Indiana is a great place to live. the State is conservative(except for Bloomington), fiscally responsible, and gun friendly.


----------



## Loriann1971 (Sep 1, 2005)

What kind of a drive would it be to Indianapolis, specifically to Ft. Harrison?


----------



## Teej (Jan 14, 2012)

Probably not a fun daily drive Loriann. Owen County is southwest of Indy and Ft. Harrison is on the northeast side. That means you'd have to take 70 through the city or 465 around the city and both are nightmares during rush hour traffic. 

Owen County is a beautiful part of the state though.


----------



## Joshie (Dec 8, 2008)

No regular furnace or air? You have a lovely place. I cannot imagine moving away. Other than the wood furnace it looks like a perfect place.


----------



## PThomas (May 20, 2012)

I use at the most one 2 1/2 gallons can of mixed gasoline per year for both the chain saw and the string trimmer. I get log slabs free for the taking from a saw mill down the road. We also opted out of air conditioning. It's an energy hog. The house stays pretty comfortable except for a couple of weeks in the middle of summer. We do not have an electric clothes dry either. When the weather is good the clothes go out on the line. In the winter we hang them in the utility room and they dry in several hours. It all equals an electric bill less then $60.00 per month. Saving money and being sustainable is what homesteading is all about.


----------



## Loriann1971 (Sep 1, 2005)

Thanks Teej, 

We don't mind an hourish drive, for the right place, but hitting the city traffic wouldn't be fun.


----------



## PThomas (May 20, 2012)

We have lived in the Metropolitan Minneapolis area and the Phoenix Valley. The traffic in and around Indianapolis is a cakewalk compared to those areas.


----------



## Raymond James (Apr 15, 2013)

It may seem like a catwalk to you but I would not make that daily drive. I worked at Ft Benjamin Harrison and lived off of Fall Creek Parkway. Rather expensive and not what I wanted but it had lots of trees, no traffic (at the time mid 1980's) as I went in the back way pass the golf course, got a good garden and some fruit trees going before we had to move. 

If you are headed to Ft Harrison look to the east for a rural area.
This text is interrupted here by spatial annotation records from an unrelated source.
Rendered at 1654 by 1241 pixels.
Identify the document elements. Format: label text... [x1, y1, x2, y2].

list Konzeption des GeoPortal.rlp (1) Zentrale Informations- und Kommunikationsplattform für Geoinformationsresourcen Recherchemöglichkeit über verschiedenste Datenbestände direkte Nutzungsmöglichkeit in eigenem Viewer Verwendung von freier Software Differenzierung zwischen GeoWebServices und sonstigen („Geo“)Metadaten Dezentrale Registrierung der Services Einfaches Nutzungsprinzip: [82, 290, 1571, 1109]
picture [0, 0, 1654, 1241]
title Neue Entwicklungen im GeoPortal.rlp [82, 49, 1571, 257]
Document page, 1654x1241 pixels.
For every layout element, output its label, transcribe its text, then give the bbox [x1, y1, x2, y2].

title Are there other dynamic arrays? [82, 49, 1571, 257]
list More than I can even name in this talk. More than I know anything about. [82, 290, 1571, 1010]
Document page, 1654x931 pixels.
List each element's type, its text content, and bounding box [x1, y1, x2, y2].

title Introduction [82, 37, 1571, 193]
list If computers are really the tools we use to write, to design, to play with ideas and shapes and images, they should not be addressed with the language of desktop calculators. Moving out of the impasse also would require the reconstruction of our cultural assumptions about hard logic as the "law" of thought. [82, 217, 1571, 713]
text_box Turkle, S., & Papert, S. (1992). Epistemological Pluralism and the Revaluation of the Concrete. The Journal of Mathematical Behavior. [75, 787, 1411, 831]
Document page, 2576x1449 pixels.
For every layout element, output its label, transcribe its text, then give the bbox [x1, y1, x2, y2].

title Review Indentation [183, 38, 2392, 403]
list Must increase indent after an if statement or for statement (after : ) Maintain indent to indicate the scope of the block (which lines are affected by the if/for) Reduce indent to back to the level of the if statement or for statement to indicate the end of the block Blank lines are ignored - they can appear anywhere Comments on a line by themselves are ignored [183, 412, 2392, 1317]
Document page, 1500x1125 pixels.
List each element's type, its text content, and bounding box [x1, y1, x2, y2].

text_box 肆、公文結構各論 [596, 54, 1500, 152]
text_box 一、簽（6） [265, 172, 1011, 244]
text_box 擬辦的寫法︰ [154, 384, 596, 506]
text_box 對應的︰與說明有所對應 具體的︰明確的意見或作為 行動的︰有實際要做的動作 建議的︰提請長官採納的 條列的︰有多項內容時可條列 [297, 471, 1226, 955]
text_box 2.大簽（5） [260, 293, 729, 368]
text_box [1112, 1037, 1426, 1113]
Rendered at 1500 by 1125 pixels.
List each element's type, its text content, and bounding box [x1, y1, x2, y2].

Post road south to 70 then east. Large homes small price with nice yards east of Post Road north of 70 south of the Ft. Many would not like this area as it is older and a mixed neighborhood. Not sure what crime rates are now. I did have one friend who found a 5 are place just a couple miles east of post road but I doubt it is still there probably row houses by now.


----------



## Loriann1971 (Sep 1, 2005)

Thanks for the info...we have been looking more towards the east because all of our family is in PA and we figure it cuts their drive a little when they visit. My husband is coming home from Afghanistan this coming week and then we plan to make a trip out that way to look for a place.


----------



## d'vash (Apr 25, 2013)

Gorgeous home! And a very nice property too!


----------



## Raymond James (Apr 15, 2013)

Loriann1971 Ft Harrison is closed. The last time I visited 2003?? the PX and Commissary were still operating . Not sure if they still use building 1 for the Finance Center. All other buildings and facilities have been closed/sold/given to the city or state. They still have a National Guard armory but that is it.


----------



## Laura Zone 5 (Jan 13, 2010)

It is beautiful!


----------



## Loriann1971 (Sep 1, 2005)

Raymond, he will be working with DFAS on the old site of Ft. Harrison. From what I could see on the DECA website they have a commissary there and someone told me that there is still a PX.


----------



## Bret (Oct 3, 2003)

Very nice home and listing.


----------